Copy the items from the beginning through the line containing "qualidade (fabricado com", switching "Manutenção" to "Reparo" and keeping everything else the same. Skip the pictures.

Dataset entries:
::::::
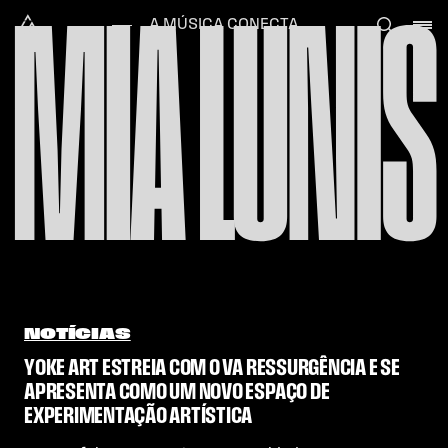
MIA LUNIS
Skip to content
Alataj
A MÚSICA CONECTA
NOTÍCIAS
YOKE ART ESTREIA COM O VA RESSURGÊNCIA E SE
APRESENTA COMO UM NOVO ESPAÇO DE
EXPERIMENTAÇÃO ARTÍSTICA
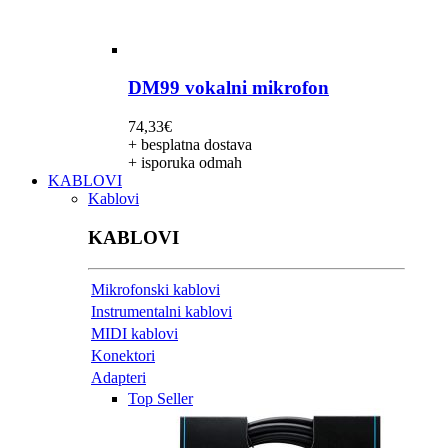
DM99 vokalni mikrofon
74,33
€
+ besplatna dostava
+ isporuka odmah
KABLOVI
Kablovi
KABLOVI
Mikrofonski kablovi
Instrumentalni kablovi
MIDI kablovi
Konektori
Adapteri
Top Seller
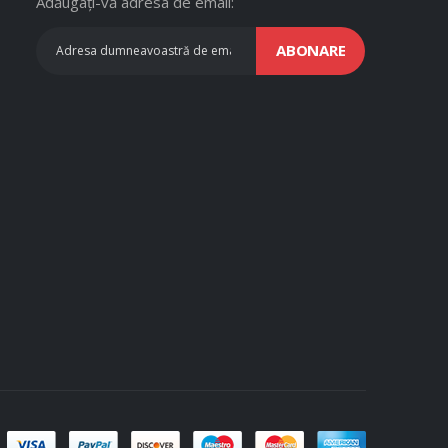
Adăugați-vă adresa de email:
ABONARE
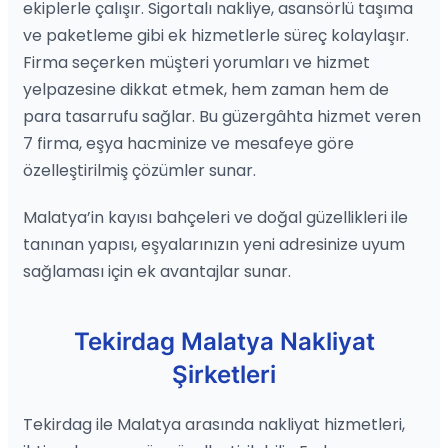
ekiplerle çalışır. Sigortalı nakliye, asansörlü taşıma
ve paketleme gibi ek hizmetlerle süreç kolaylaşır.
Firma seçerken müşteri yorumları ve hizmet
yelpazesine dikkat etmek, hem zaman hem de
para tasarrufu sağlar. Bu güzergâhta hizmet veren
7 firma, eşya hacminize ve mesafeye göre
özelleştirilmiş çözümler sunar.
Malatya’in kayısı bahçeleri ve doğal güzellikleri ile
tanınan yapısı, eşyalarınızın yeni adresinize uyum
sağlaması için ek avantajlar sunar.
Tekirdag Malatya Nakliyat
Şirketleri
Tekirdag ile Malatya arasında nakliyat hizmetleri,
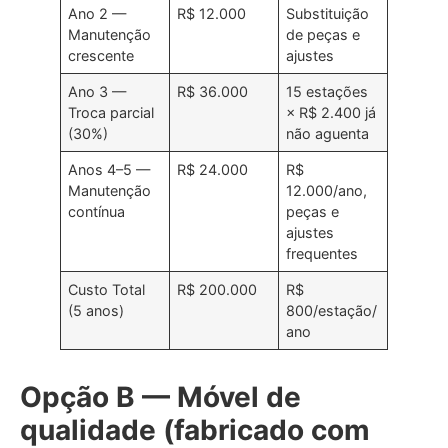
Ano 2 —
R$ 12.000
Substituição
Manutenção
de peças e
crescente
ajustes
Ano 3 —
R$ 36.000
15 estações
Troca parcial
× R$ 2.400 já
(30%)
não aguenta
Anos 4–5 —
R$ 24.000
R$
Manutenção
12.000/ano,
contínua
peças e
ajustes
frequentes
Custo Total
R$ 200.000
R$
(5 anos)
800/estação/
ano
Opção B — Móvel de
qualidade (fabricado com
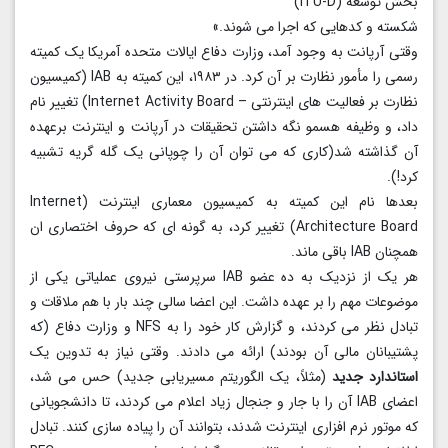
بخش توسعه (ITU-D)
شکسته و کدهایی که اجرا می شوند.»
وقتی آرپانت به وجود آمد، وزارت دفاع ایالات متحده آمریکا یک کمیته
رسمی را مأمور نظارت بر آن کرد. در ۱۹۸۳، این کمیته به IAB (کمیسیون
نظارت بر فعالیت های اینترنتی – Internet Activity Board) تغییر نام
داد، و وظیفه هسمو نگه داشتن تحقیقات در آرپانت و اینترنت برعهده
آن گذاشته شد(کاری که می توان آن را چوپانی یک گله گریه تشبیه
کرد!).
بعدها نام این کمیته به کمیسیون معماری اینترنت (Internet
Architecture Board) تغییر کرد، به گونه ای که حروف اختصاری ان
همچنان IAB باقی ماند.
هر یک از نزدیک به ده عضو IAB سرپرستی نیروی عملیاتی یکی از
موضوعات مهم را بر عهده داشت. این اعضا سالی چند بار با هم ملاقات و
تبادل نظر می کردند، و گزارش کار خود را به NFS و وزارت دفاع (که
پشتیبانان مالی آن بودند) ارائه می دادند. وقتی نیاز به تدوین یک
استاندارد جدید
(مثلاً، یک الگوریتم مسیریابی جدید) حس می شد،
اعضای IAB آن را با جار و جنجال زیاد اعلام می کردند، تا دانشجویانی
که موتور نرم افزاری اینترنت شدند، بتوانند آن را پیاده سازی کنند. تبادل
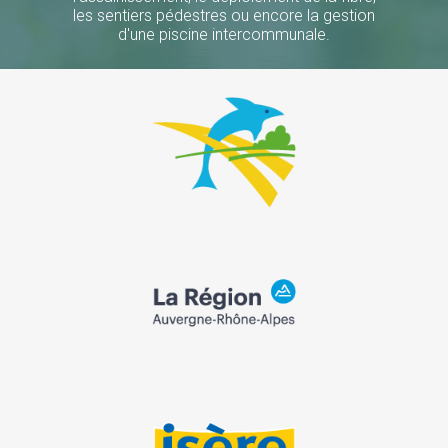
les sentiers pédestres ou encore la gestion
d'une piscine intercommunale.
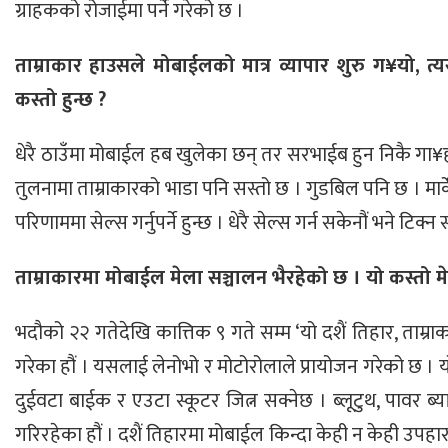
ग्राहकको रोजाईमा पर्ने गरेको छ ।
ताम्राकार हाउसले मोबाईलको मात्र व्यापार शुरु ग¥यो, त
कस्तो हुन्छ ?
धेरै ठाउँमा मोबाईल हब खुलेका छन् तर सरभाईब हुन निकै गा¥
तुलनामा ताम्राकारको भाडा पनि सस्तो छ । गुडबिल पनि छ । मार्क
परिणाममा सेल्स गर्नुपर्ने हुन्छ । धेरै सेल्स गर्न सकेनौं भने टिक
ताम्राकारमा मोबाईल मेला सञ्चालन भैरहेको छ । यो कस्तो म
भदौको २२ गतेदेखि कात्तिक ९ गते सम्म ‘यो दशैं तिहार, ताम्र
गरेका हौं । यसलाई लेनोभो र मोटोरोलाले प्रायोजन गरेको छ । य
दुईवटा बाईक र एउटा स्कूटर जित्न सक्नेछ । ब्लूटुथ, पावर ब
गरिरहेका हौं । दशैं तिहारमा मोबाईल किन्दा केही न केही उपह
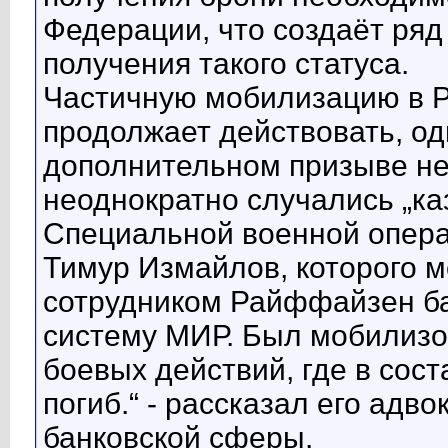
Федерации, что создаёт ряд
получения такого статуса.
Частичную мобилизацию в Ро
продолжает действовать, од
дополнительном призыве не
неоднократно случались „ка
Специальной военной опера
Тимур Измайлов, которого м
сотрудником Райффайзен ба
систему МИР. Был мобилизов
боевых действий, где в сос
погиб.“ - рассказал его адв
банковской сферы.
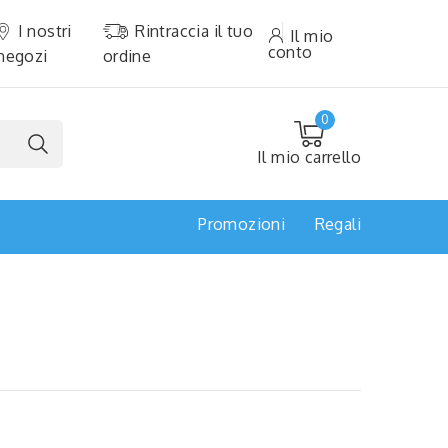
I nostri
Rintraccia il tuo
Il mio
conto
negozi
ordine
0
Il mio carrello
Promozioni
Regali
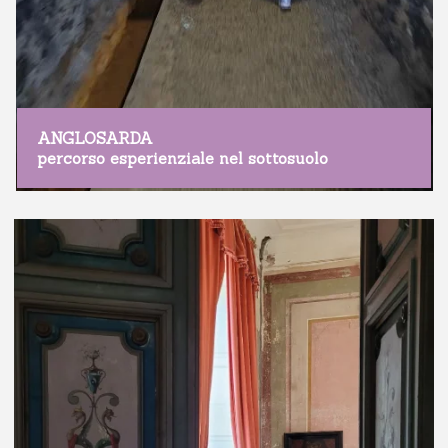
ANGLOSARDA
percorso esperienziale nel sottosuolo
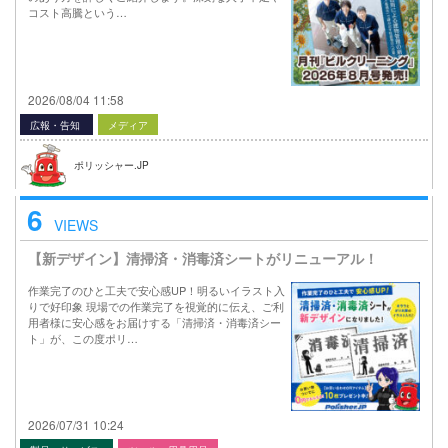
コスト高騰という…
2026/08/04 11:58
広報・告知
メディア
ポリッシャー.JP
6
VIEWS
【新デザイン】清掃済・消毒済シートがリニューアル！
作業完了のひと工夫で安心感UP！明るいイラスト入
りで好印象 現場での作業完了を視覚的に伝え、ご利
用者様に安心感をお届けする「清掃済・消毒済シー
ト」が、この度ポリ…
2026/07/31 10:24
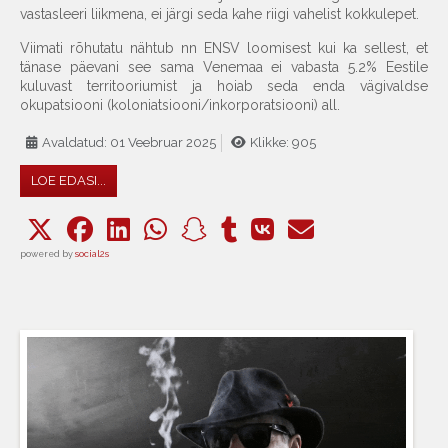
vastasleeri liikmena, ei järgi seda kahe riigi vahelist kokkulepet.
Viimati rõhutatu nähtub nn ENSV loomisest kui ka sellest, et
tänase päevani see sama Venemaa ei vabasta 5.2% Eestile
kuluvast territooriumist ja hoiab seda enda vägivaldse
okupatsiooni (koloniatsiooni/inkorporatsiooni) all.
Avaldatud: 01 Veebruar 2025
Klikke: 905
LOE EDASI...
powered by
social2s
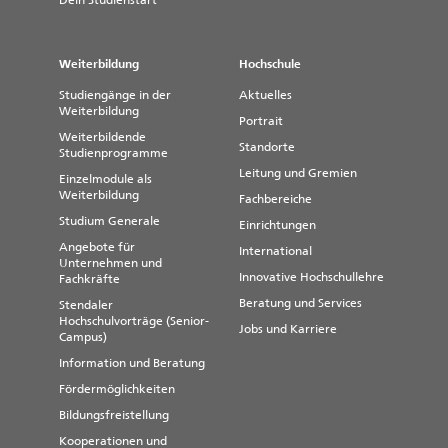
Dein Studienstart
Weiterbildung
Hochschule
Studiengänge in der
Aktuelles
Weiterbildung
Portrait
Weiterbildende
Standorte
Studienprogramme
Leitung und Gremien
Einzelmodule als
Weiterbildung
Fachbereiche
Studium Generale
Einrichtungen
Angebote für
International
Unternehmen und
Innovative Hochschullehre
Fachkräfte
Beratung und Services
Stendaler
Hochschulvorträge (Senior-
Jobs und Karriere
Campus)
Information und Beratung
Fördermöglichkeiten
Bildungsfreistellung
Kooperationen und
::::::
Result of this task ▸
MIA LUNIS
Skip to content
Alataj
A MÚSICA CONECTA
NOTÍCIAS
YOKE ART ESTREIA COM O VA RESSURGÊNCIA E SE
APRESENTA COMO UM NOVO ESPAÇO DE
EXPERIMENTAÇÃO ARTÍSTICA
DM99 vokalni mikrofon
74,33
€
+ besplatna dostava
+ isporuka odmah
KABLOVI
Kablovi
KABLOVI
Mikrofonski kablovi
Instrumentalni kablovi
MIDI kablovi
Konektori
Adapteri
Top Seller
Adăugați-vă adresa de email:
ABONARE
ekiplerle çalışır. Sigortalı nakliye, asansörlü taşıma
ve paketleme gibi ek hizmetlerle süreç kolaylaşır.
Firma seçerken müşteri yorumları ve hizmet
yelpazesine dikkat etmek, hem zaman hem de
para tasarrufu sağlar. Bu güzergâhta hizmet veren
7 firma, eşya hacminize ve mesafeye göre
özelleştirilmiş çözümler sunar.
Malatya’in kayısı bahçeleri ve doğal güzellikleri ile
tanınan yapısı, eşyalarınızın yeni adresinize uyum
sağlaması için ek avantajlar sunar.
Tekirdag Malatya Nakliyat
Şirketleri
Tekirdag ile Malatya arasında nakliyat hizmetleri,
Ano 2 —
R$ 12.000
Substituição
Reparo
de peças e
crescente
ajustes
Ano 3 —
R$ 36.000
15 estações
Troca parcial
× R$ 2.400 já
(30%)
não aguenta
Anos 4–5 —
R$ 24.000
R$
Reparo
12.000/ano,
contínua
peças e
ajustes
frequentes
Custo Total
R$ 200.000
R$
(5 anos)
800/estação/
ano
Opção B — Móvel de
qualidade (fabricado com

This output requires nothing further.